Chea Sim also blasted those who objected to the celebration of the anniversary.

“Still there are some immoral elements who incessantly continue during the last 25 years to air their views against the 7th of January day,” he said, referring to those who see the occasion as the start of a decade of Vietna­mese occupation following the fall of the Khmer Rouge.

During the two-hour ceremony, attendance at which fell short of the 10,000 supporters that government officials had earlier estimated, officials released pigeons and colorful balloons, and bouquets of flowers were offered to Hun Sen, Chea Sim and Heng Samrin.
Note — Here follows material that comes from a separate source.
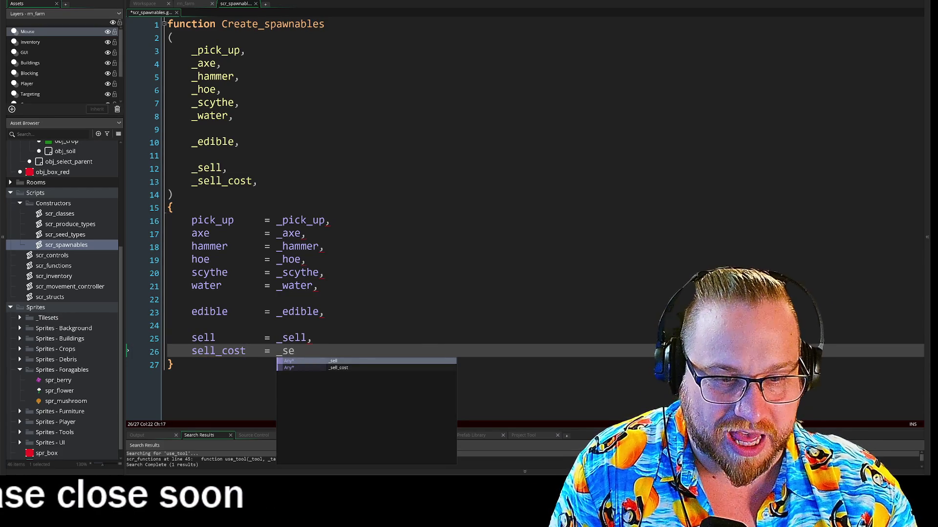
key(Return)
Despite more than five months of political dispute, Funcinpec sent a delegation to the CPP-hosted ceremony.

Co-Minister of Interior You Hockry, Health Minister Hong Sun Huot, parliamentarian Ky Lum Ang and May Sam-Oeun, secretary of state for the Ministry of Agriculture, attended on behalf of the royalist party.
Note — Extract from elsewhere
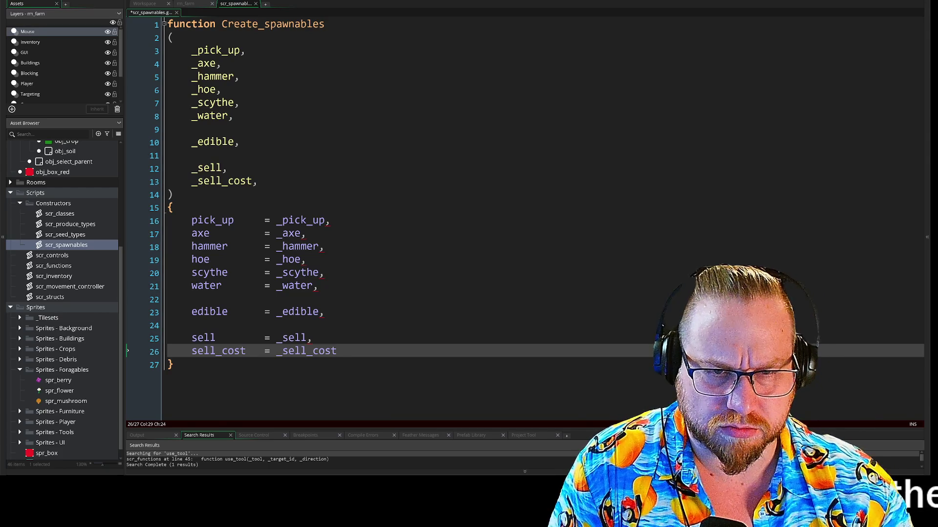
click(313, 338)
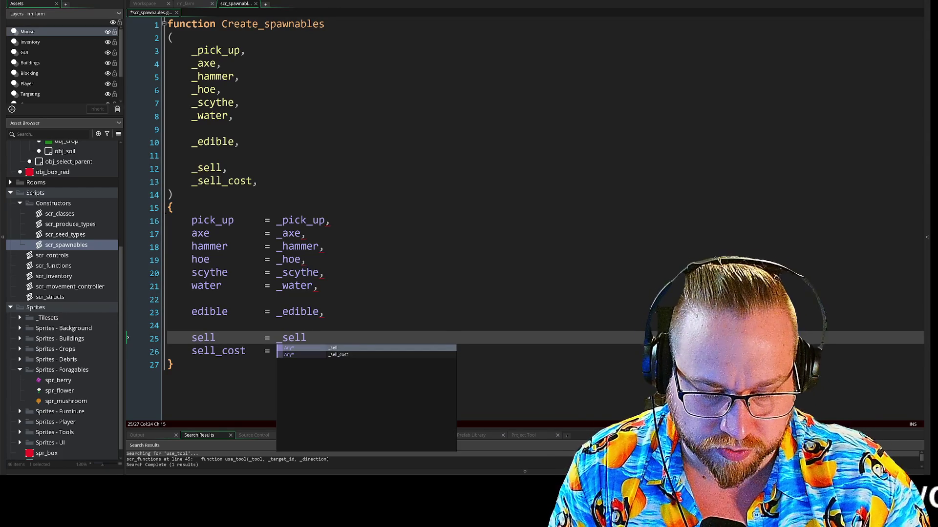
Step: End the sell, edible, water, scythe and hoe lines with semicolons instead of commas
text(;)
May Sam-Oeun said he was asked to attend by Funcinpec President Prince Norodom Rana­riddh, who is currently in France.

“Every Jan 7 celebration, as coalition partner, we send our representatives to the event because before, we cooperated with the CPP,” said Funcinpec Deputy Secretary-General Nhiek Bun Chhay.

But, he said: “I understand the CPP considers the day of ousting the Khmer Rouge from power, but for myself, I think Jan 7 is the day the Vietnamese invaded the country.”

The relationship between both parties has been acrimonious since Funcinpec joined the opposition Sam Rainsy Party in an Alliance of Democrats and has opposed the CPP’s victory in the July 27 general election. The dispute between the three parties has delayed the formation of the new government and Assembly.

Near Wat Phnom and the National Assembly, hundreds of police gathered in anticipation of a demonstration by the Khmer Front Party to oppose the Jan 7 celebrations.

Though expecting about 300 people to demonstrate, only four supporters turned out to protest at the Assembly. Police quickly bundled the four onto a police truck and briefly detained them.

Throughout the day, television stations broadcast films and songs about the Khmer Rouge.

“A lot of younger generations were born after the event so we want them to know,” said Sok Ey San, director of Apsara Television Station and deputy director of the Television Association.

The station also scheduled two evening music concerts to mark the anniversary, one near Phsar Chas and another near Hun Sen Park.

More than 8,000 people also gathered at a Jan 7 ceremony in Banteay Meanchey province’s Serei Saophoan district, including former-Khmer Rouge leader Tep Khunnal, said provincial deputy police chief Chhoeung Sokhom.

Provincial officials were also scheduled to host an evening concert and Khmer Rouge movie screening.

In Pailin, however, a former Khmer Rouge stronghold, municipal cabinet chief Mei Makk said officials had no plans to celebrate the anniversary this year.

He said in the past, Pailin officials marked the occasion, but this year, the governor of Pailin was not in the municipality.

“We feel guilty because of our leaders’ misconduct so we [usually] hold the Jan 7 [celebrations] in order to share anxiety with the families who were killed,” Mei Makk said.

Mei Makk said those former Khmer Rouge members who defected to join the government after the fall of the regime were now loyal to the government. The government should only try former top level Khmer Rouge leaders at an anticipated UN-supported tribunal, and not bring former lower level members to court, he added.

“It is very confusing whether the former Khmer Rouge celebrate Jan 7,” said Youk Chhang, the executive director of Documentation Center of Cambodia.

“Different people will have different memories so they have to define their understanding and meaning,” he said.